Eustis also devoted himself to his interest in woodwork, inventing a new sort of steel-reinforced furniture joint that he guaranteed for life. That tangent took him into the realm of high-end furniture design. After 10 years in business, Eustis gave the company he had founded, Eustis Designs, to Stanford to endow the Robert and Katherine Eustis Graduate Fellowship Fund. The university, in turn, licensed the design to a furniture maker in Massachusetts known, coincidentally, as Eustis Chair, run by a distant cousin who became a friend. In 2018, Eustis Chair reported that it had sold 30,000 chairs based on Bob Eustis’ design.

Eustis’ research earned him election as a fellow of the American Association for the Advancement of Science, as well as the Emerson Electric Technology Award and a medal of achievement from the Academy of Sciences of the Soviet Union for work in magneto hydrodynamics. His dedication to teaching earned him a Tau Beta Pi award for distinguished undergraduate teaching and he received the Centennial Certificate of the American Society for Engineering Education.

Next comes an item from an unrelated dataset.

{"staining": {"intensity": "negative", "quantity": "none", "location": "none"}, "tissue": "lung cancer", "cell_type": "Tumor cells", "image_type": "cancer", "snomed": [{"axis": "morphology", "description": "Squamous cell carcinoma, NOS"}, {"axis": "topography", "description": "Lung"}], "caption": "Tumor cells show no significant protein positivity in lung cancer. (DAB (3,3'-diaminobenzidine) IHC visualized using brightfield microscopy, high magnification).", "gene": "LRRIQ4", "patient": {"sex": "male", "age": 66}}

Eustis’ wife, Kay, died in 2003. Eustis is survived by partner Phyllis Willits of Palo Alto; sister Carol Williams of Ottumwa, Iowa; son Jeffrey (’70) of Palo Alto; daughter Karen Eustis (’80) and son-in-law William Mason, both of Los Altos; grandson Adron Mason of Minneapolis; grandson David Mason of Washington, D.C.; and two great-grandchildren, Penelope and Mabel Mason, of Washington, D.C.

Memorial gifts in the name of Robert H. Eustis may be made to the victims of a natural disaster relief fund or a charity of choice.

A Celebration of Life is scheduled for July 21, 2018, at 2 p.m. at the First Congregational Church of Palo Alto, 1985 Louis Road, Palo Alto, 94303.